• [Provided information]
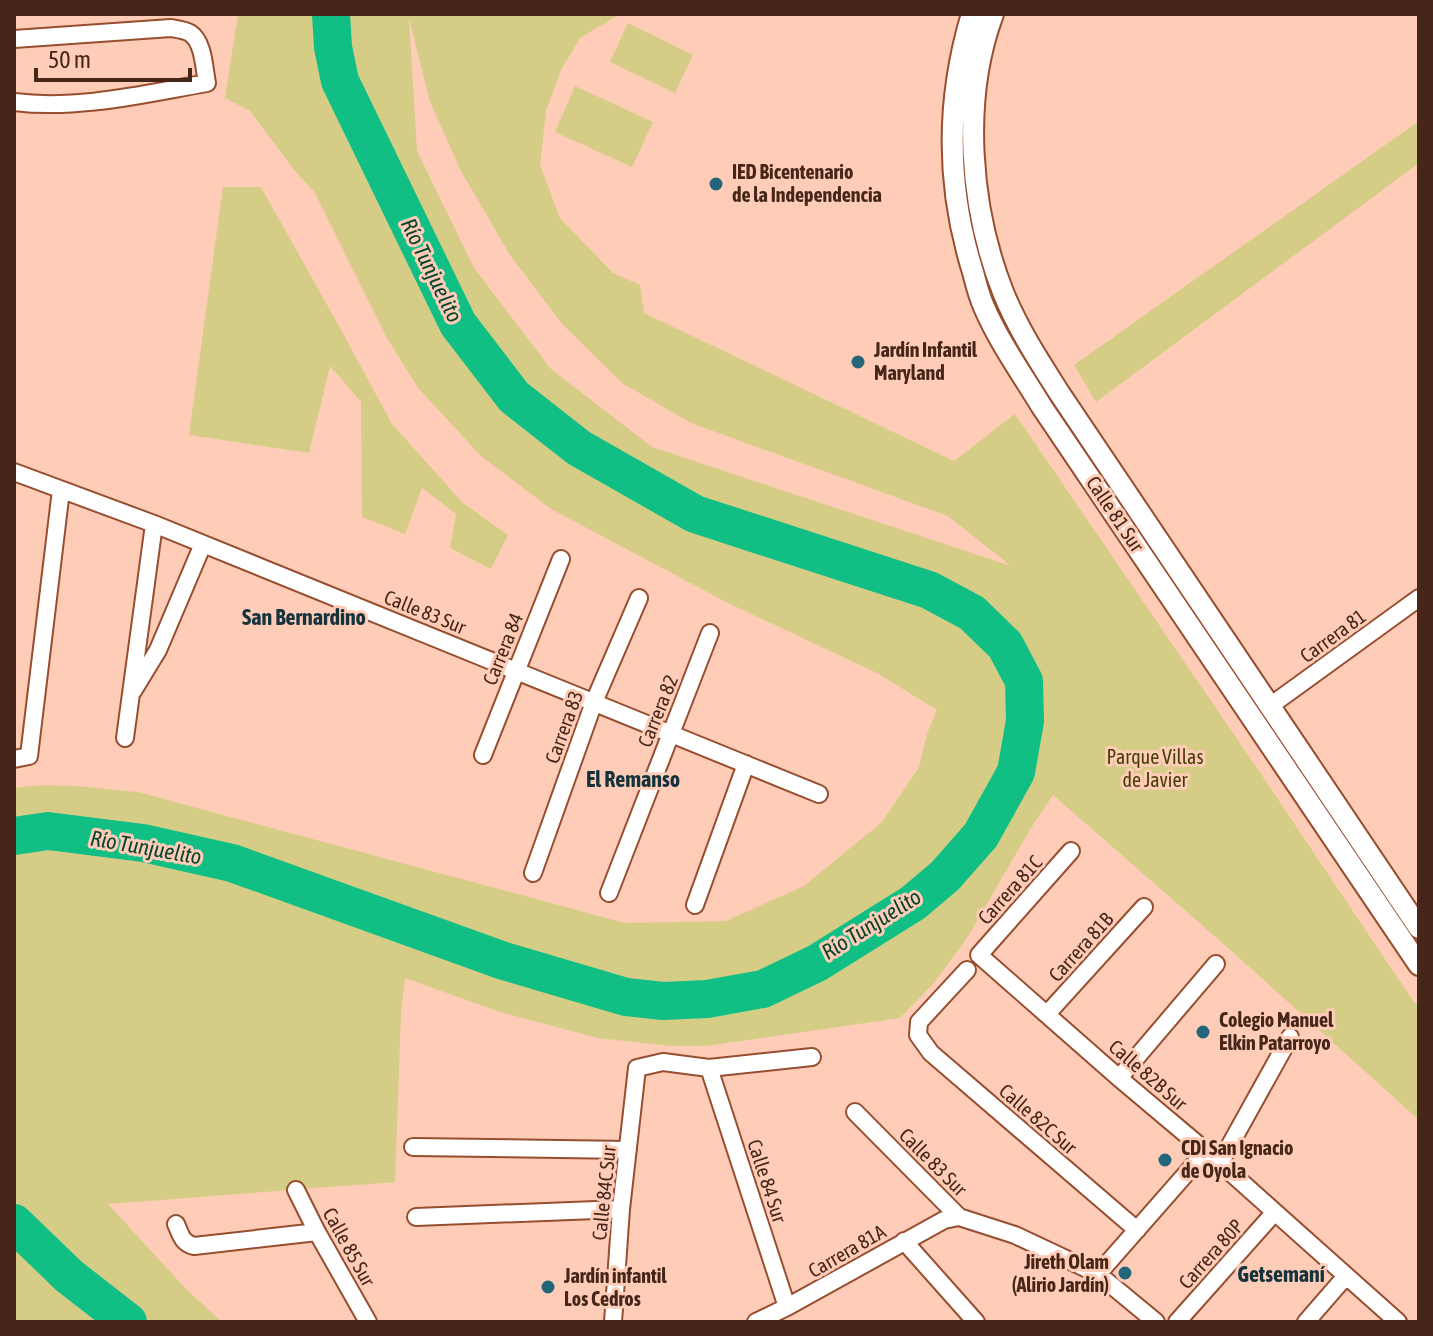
<svg xmlns="http://www.w3.org/2000/svg" width="1433" height="1336" viewBox="0 0 1433 1336" font-family="'Asap Condensed',sans-serif">
	<style>
		.green { fill: #d5cd86; fill-rule: evenodd }
		.lines { fill: none; stroke-linecap: round; stroke-linejoin: round }
		.river { stroke: #11bf85; stroke-width: 38 }
		.minor-casing { stroke: #974e2f; stroke-width: 20 }
		.tertiary-casing { stroke: #974e2f; stroke-width: 24 }
		.minor { stroke: #fff; stroke-width: 16 }
		.tertiary { stroke: #fff; stroke-width: 20 }
		.poi-dot { fill: #246579; stroke: #ffccb8; stroke-width: 3 }
		.labels { text-anchor: middle; stroke-width: 6; stroke-linejoin: round; paint-order: stroke }
		.poi-label { font-size: 20px; font-weight: bold; fill: #462619; stroke: #ffccb8; text-anchor: start }
		.street-label { font-size: 20px; fill: #462619; stroke: #ffccb8 }
		.park-label { font-size: 20px; fill: #463f05; stroke: #ffccb8 }
		.water-label { font-size: 22px; font-style: italic; fill: #04452e; stroke: #ffccb8 }
		.neighbourhood-label { font-size: 22px; font-weight: bold; fill: #15333d; stroke: #ffccb8 }
	</style>
	<rect width="100%" height="100%" fill="#ffccb8"/>
	<path class="green" d="M238 14H620L580 38 561 70 546 111 540 165 560 218 613 273 640 285 644 313 954 461 1015 414 1263 777 1395 974 1415 1003 1419 1007V1120L1227 947 1053 795 1031 828 967 938 934 983 900 1018 755 1039 705 1046H671L598 1038 500 1012 405 978 401 1014 395 1182 108 1204 186 1289 222 1322H14V788C49 781 102 789 138 792L625 923 726 921 804 886 882 822 919 767 928 731 937 710 877 673 728 603 551 509 481 456 418 388 386 336 315 193 295 171 250 111 225 98ZM409 18 430 102 462 173 510 255 562 324 622 383 691 423 948 516 1011 566 652 447 551 369 474 268 417 151Z
		M628 23 693 55 675 93 610 62Z
		M575 86 653 122 632 167 555 132Z
		M1419 121V163L1096 402 1074 365Z
		M223 187H261L340 328 392 424 463 503 508 535 491 569 450 548 456 514 422 488 405 534 362 517 361 402 330 366 309 453 189 435Z"/>
	<g class="lines">
		<path class="river" d="M14 836 48 831 143 843 232 863 504 961 626 997 663 1001 707 999 763 989 817 963 913 903 945 876 981 835 1016 772 1025 721 1024 681 1005 645 972 613 929 590 695 514 579 448 514 397 458 324 340 81 333 47 331 14
			M14 1223 69 1276 128 1322"/>
		<defs>
			<path id="minor" d="M14 39 171 28C177 29 185 30 190 33 204 42 204 69 207 83 143 94 78 110 14 102
				M14 472 154 524 819 794
				M133 691 158 650 203 544
				M1270 706 1419 598
				M125 738 154 524
				M483 755 561 559
				M14 759 29 756 61 490
				M1071 851 979 955 1119 1078 1220 1163 1398 1322
				M533 873 594 702 639 598
				M609 893 710 633
				M695 905 746 764
				M967 970 919 1022 918 1035 931 1053 1137 1230
				M1047 1014 1144 907
				M709 1068 787 1307
				M1119 1078 1216 964
				M855 1112 959 1217 1015 1235 1098 1274 1156 1322
				M413 1147 628 1150
				M1220 1163 1290 1037
				M296 1190 317 1232 368 1322
				M416 1217 621 1209
				M176 1224C181 1235 182 1243 194 1246L317 1232
				M904 1241 976 1322
				M1098 1274 1206 1151
				M613 1322 621 1209 637 1068 663 1062 709 1068 812 1057
				M756 1322 787 1307 944 1220 959 1217
				M1177 1322 1274 1213
				M1306 1322 1346 1276"/>
			<path id="tertiary" d="M972 14C946 100 946 186 973 272 976 284 979 296 984 307 999 342 1022 374 1042 407L1419 965
				M993 14C961 100 970 208 1003 292 1018 329 1039 361 1060 394L1419 928"/>
		</defs>
		<use href="#minor" class="minor-casing"/>
		<use href="#tertiary" class="tertiary-casing"/>
		<use href="#minor" class="minor"/>
		<use href="#tertiary" class="tertiary"/>
	</g>
	<g class="poi-dot">
		<circle cx="716" cy="184" r="8"/>
		<circle cx="858" cy="362" r="8"/>
		<circle cx="1203" cy="1032" r="8"/>
		<circle cx="1165" cy="1160" r="8"/>
		<circle cx="1125" cy="1273" r="8"/>
		<circle cx="548" cy="1287" r="8"/>
	</g>
	<g class="labels">
		<g class="poi-label">
			<text x="732" y="179">IED Bicentenario<tspan x="732" dy="23">de la Independencia</tspan></text>
			<text x="874" y="357">Jardín Infantil<tspan x="874" dy="23">Maryland</tspan></text>
			<text x="1219" y="1027">Colegio Manuel<tspan x="1219" dy="23">Elkin Patarroyo</tspan></text>
			<text x="1181" y="1155">CDI San Ignacio<tspan x="1181" dy="23">de Oyola</tspan></text>
			<text x="1109" y="1269" text-anchor="end">Jireth Olam<tspan x="1109" dy="23">(Alirio Jardín)</tspan></text>
			<text x="564" y="1283">Jardín infantil<tspan x="564" dy="23">Los Cedros</tspan></text>
		</g>
		<g class="street-label">
			<text transform="translate(1115 514) rotate(56)" y="7">Calle 81 Sur</text>
			<text transform="translate(425 612) rotate(22)" y="7">Calle 83 Sur</text>
			<text transform="translate(1333 636) rotate(-36)" y="7">Carrera 81</text>
			<text transform="translate(503 649) rotate(-68)" y="7">Carrera 84</text>
			<text transform="translate(658 711) rotate(-68)" y="7">Carrera 82</text>
			<text transform="translate(564 727) rotate(-70)" y="7">Carrera 83</text>
			<text transform="translate(1010 890) rotate(-48)" y="7">Carrera 81C</text>
			<text transform="translate(1081 947) rotate(-48)" y="7">Carrera 81B</text>
			<text transform="translate(1148 1075) rotate(41)" y="7">Calle 82B Sur</text>
			<text transform="translate(1038 1119) rotate(41)" y="7">Calle 82C Sur</text>
			<text transform="translate(933 1162) rotate(45)" y="7">Calle 83 Sur</text>
			<text transform="translate(767 1181) rotate(72)" y="7">Calle 84 Sur</text>
			<text transform="translate(604 1193) rotate(-84)" y="7">Calle 84C Sur</text>
			<text transform="translate(349 1247) rotate(61)" y="7">Calle 85 Sur</text>
			<text transform="translate(847 1251) rotate(-30)" y="7">Carrera 81A</text>
			<text transform="translate(1211 1254) rotate(-48)" y="7">Carrera 80P</text>
		</g>
		<g class="park-label">
			<text x="1155" y="764">Parque Villas<tspan x="1155" dy="23">de Javier</tspan></text>
		</g>
		<g class="water-label">
			<text transform="translate(432 270) rotate(64)" y="8">Río Tunjuelito</text>
			<text transform="translate(146 847) rotate(10)" y="8">Río Tunjuelito</text>
			<text transform="translate(871 924) rotate(-32)" y="8">Río Tunjuelito</text>
		</g>
		<g class="neighbourhood-label">
			<text x="304" y="625">San Bernardino</text>
			<text x="633" y="787">El Remanso</text>
			<text x="1281" y="1282">Getsemaní</text>
		</g>
	</g>
	<rect width="1433" height="1336" fill="none" stroke="#462619" stroke-width="32"/>
	<path d="M36 68v12h154v-12" fill="none" stroke="#462619" stroke-width="4"/>
	<text x="48" y="68" font-size="24" fill="#462619" stroke="#ffccb8" stroke-width="6" paint-order="stroke">50 m</text>
</svg>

• [Work order] Print the material again, unchanged, without its pictures.

• [Finished exercise]
<svg xmlns="http://www.w3.org/2000/svg" width="1433" height="1336" viewBox="0 0 1433 1336" font-family="'Asap Condensed',sans-serif">
	<style>
		.green { fill: #d5cd86; fill-rule: evenodd }
		.lines { fill: none; stroke-linecap: round; stroke-linejoin: round }
		.river { stroke: #11bf85; stroke-width: 38 }
		.minor-casing { stroke: #974e2f; stroke-width: 20 }
		.tertiary-casing { stroke: #974e2f; stroke-width: 24 }
		.minor { stroke: #fff; stroke-width: 16 }
		.tertiary { stroke: #fff; stroke-width: 20 }
		.poi-dot { fill: #246579; stroke: #ffccb8; stroke-width: 3 }
		.labels { text-anchor: middle; stroke-width: 6; stroke-linejoin: round; paint-order: stroke }
		.poi-label { font-size: 20px; font-weight: bold; fill: #462619; stroke: #ffccb8; text-anchor: start }
		.street-label { font-size: 20px; fill: #462619; stroke: #ffccb8 }
		.park-label { font-size: 20px; fill: #463f05; stroke: #ffccb8 }
		.water-label { font-size: 22px; font-style: italic; fill: #04452e; stroke: #ffccb8 }
		.neighbourhood-label { font-size: 22px; font-weight: bold; fill: #15333d; stroke: #ffccb8 }
	</style>
	<rect width="100%" height="100%" fill="#ffccb8"/>
	<path class="green" d="M238 14H620L580 38 561 70 546 111 540 165 560 218 613 273 640 285 644 313 954 461 1015 414 1263 777 1395 974 1415 1003 1419 1007V1120L1227 947 1053 795 1031 828 967 938 934 983 900 1018 755 1039 705 1046H671L598 1038 500 1012 405 978 401 1014 395 1182 108 1204 186 1289 222 1322H14V788C49 781 102 789 138 792L625 923 726 921 804 886 882 822 919 767 928 731 937 710 877 673 728 603 551 509 481 456 418 388 386 336 315 193 295 171 250 111 225 98ZM409 18 430 102 462 173 510 255 562 324 622 383 691 423 948 516 1011 566 652 447 551 369 474 268 417 151Z
		M628 23 693 55 675 93 610 62Z
		M575 86 653 122 632 167 555 132Z
		M1419 121V163L1096 402 1074 365Z
		M223 187H261L340 328 392 424 463 503 508 535 491 569 450 548 456 514 422 488 405 534 362 517 361 402 330 366 309 453 189 435Z"/>
	<g class="lines">
		<path class="river" d="M14 836 48 831 143 843 232 863 504 961 626 997 663 1001 707 999 763 989 817 963 913 903 945 876 981 835 1016 772 1025 721 1024 681 1005 645 972 613 929 590 695 514 579 448 514 397 458 324 340 81 333 47 331 14
			M14 1223 69 1276 128 1322"/>
		<defs>
			<path id="minor" d="M14 39 171 28C177 29 185 30 190 33 204 42 204 69 207 83 143 94 78 110 14 102
				M14 472 154 524 819 794
				M133 691 158 650 203 544
				M1270 706 1419 598
				M125 738 154 524
				M483 755 561 559
				M14 759 29 756 61 490
				M1071 851 979 955 1119 1078 1220 1163 1398 1322
				M533 873 594 702 639 598
				M609 893 710 633
				M695 905 746 764
				M967 970 919 1022 918 1035 931 1053 1137 1230
				M1047 1014 1144 907
				M709 1068 787 1307
				M1119 1078 1216 964
				M855 1112 959 1217 1015 1235 1098 1274 1156 1322
				M413 1147 628 1150
				M1220 1163 1290 1037
				M296 1190 317 1232 368 1322
				M416 1217 621 1209
				M176 1224C181 1235 182 1243 194 1246L317 1232
				M904 1241 976 1322
				M1098 1274 1206 1151
				M613 1322 621 1209 637 1068 663 1062 709 1068 812 1057
				M756 1322 787 1307 944 1220 959 1217
				M1177 1322 1274 1213
				M1306 1322 1346 1276"/>
			<path id="tertiary" d="M972 14C946 100 946 186 973 272 976 284 979 296 984 307 999 342 1022 374 1042 407L1419 965
				M993 14C961 100 970 208 1003 292 1018 329 1039 361 1060 394L1419 928"/>
		</defs>
		<use href="#minor" class="minor-casing"/>
		<use href="#tertiary" class="tertiary-casing"/>
		<use href="#minor" class="minor"/>
		<use href="#tertiary" class="tertiary"/>
	</g>
	<g class="poi-dot">
		<circle cx="716" cy="184" r="8"/>
		<circle cx="858" cy="362" r="8"/>
		<circle cx="1203" cy="1032" r="8"/>
		<circle cx="1165" cy="1160" r="8"/>
		<circle cx="1125" cy="1273" r="8"/>
		<circle cx="548" cy="1287" r="8"/>
	</g>
	<g class="labels">
		<g class="poi-label">
			<text x="732" y="179">IED Bicentenario<tspan x="732" dy="23">de la Independencia</tspan></text>
			<text x="874" y="357">Jardín Infantil<tspan x="874" dy="23">Maryland</tspan></text>
			<text x="1219" y="1027">Colegio Manuel<tspan x="1219" dy="23">Elkin Patarroyo</tspan></text>
			<text x="1181" y="1155">CDI San Ignacio<tspan x="1181" dy="23">de Oyola</tspan></text>
			<text x="1109" y="1269" text-anchor="end">Jireth Olam<tspan x="1109" dy="23">(Alirio Jardín)</tspan></text>
			<text x="564" y="1283">Jardín infantil<tspan x="564" dy="23">Los Cedros</tspan></text>
		</g>
		<g class="street-label">
			<text transform="translate(1115 514) rotate(56)" y="7">Calle 81 Sur</text>
			<text transform="translate(425 612) rotate(22)" y="7">Calle 83 Sur</text>
			<text transform="translate(1333 636) rotate(-36)" y="7">Carrera 81</text>
			<text transform="translate(503 649) rotate(-68)" y="7">Carrera 84</text>
			<text transform="translate(658 711) rotate(-68)" y="7">Carrera 82</text>
			<text transform="translate(564 727) rotate(-70)" y="7">Carrera 83</text>
			<text transform="translate(1010 890) rotate(-48)" y="7">Carrera 81C</text>
			<text transform="translate(1081 947) rotate(-48)" y="7">Carrera 81B</text>
			<text transform="translate(1148 1075) rotate(41)" y="7">Calle 82B Sur</text>
			<text transform="translate(1038 1119) rotate(41)" y="7">Calle 82C Sur</text>
			<text transform="translate(933 1162) rotate(45)" y="7">Calle 83 Sur</text>
			<text transform="translate(767 1181) rotate(72)" y="7">Calle 84 Sur</text>
			<text transform="translate(604 1193) rotate(-84)" y="7">Calle 84C Sur</text>
			<text transform="translate(349 1247) rotate(61)" y="7">Calle 85 Sur</text>
			<text transform="translate(847 1251) rotate(-30)" y="7">Carrera 81A</text>
			<text transform="translate(1211 1254) rotate(-48)" y="7">Carrera 80P</text>
		</g>
		<g class="park-label">
			<text x="1155" y="764">Parque Villas<tspan x="1155" dy="23">de Javier</tspan></text>
		</g>
		<g class="water-label">
			<text transform="translate(432 270) rotate(64)" y="8">Río Tunjuelito</text>
			<text transform="translate(146 847) rotate(10)" y="8">Río Tunjuelito</text>
			<text transform="translate(871 924) rotate(-32)" y="8">Río Tunjuelito</text>
		</g>
		<g class="neighbourhood-label">
			<text x="304" y="625">San Bernardino</text>
			<text x="633" y="787">El Remanso</text>
			<text x="1281" y="1282">Getsemaní</text>
		</g>
	</g>
	<rect width="1433" height="1336" fill="none" stroke="#462619" stroke-width="32"/>
	<path d="M36 68v12h154v-12" fill="none" stroke="#462619" stroke-width="4"/>
	<text x="48" y="68" font-size="24" fill="#462619" stroke="#ffccb8" stroke-width="6" paint-order="stroke">50 m</text>
</svg>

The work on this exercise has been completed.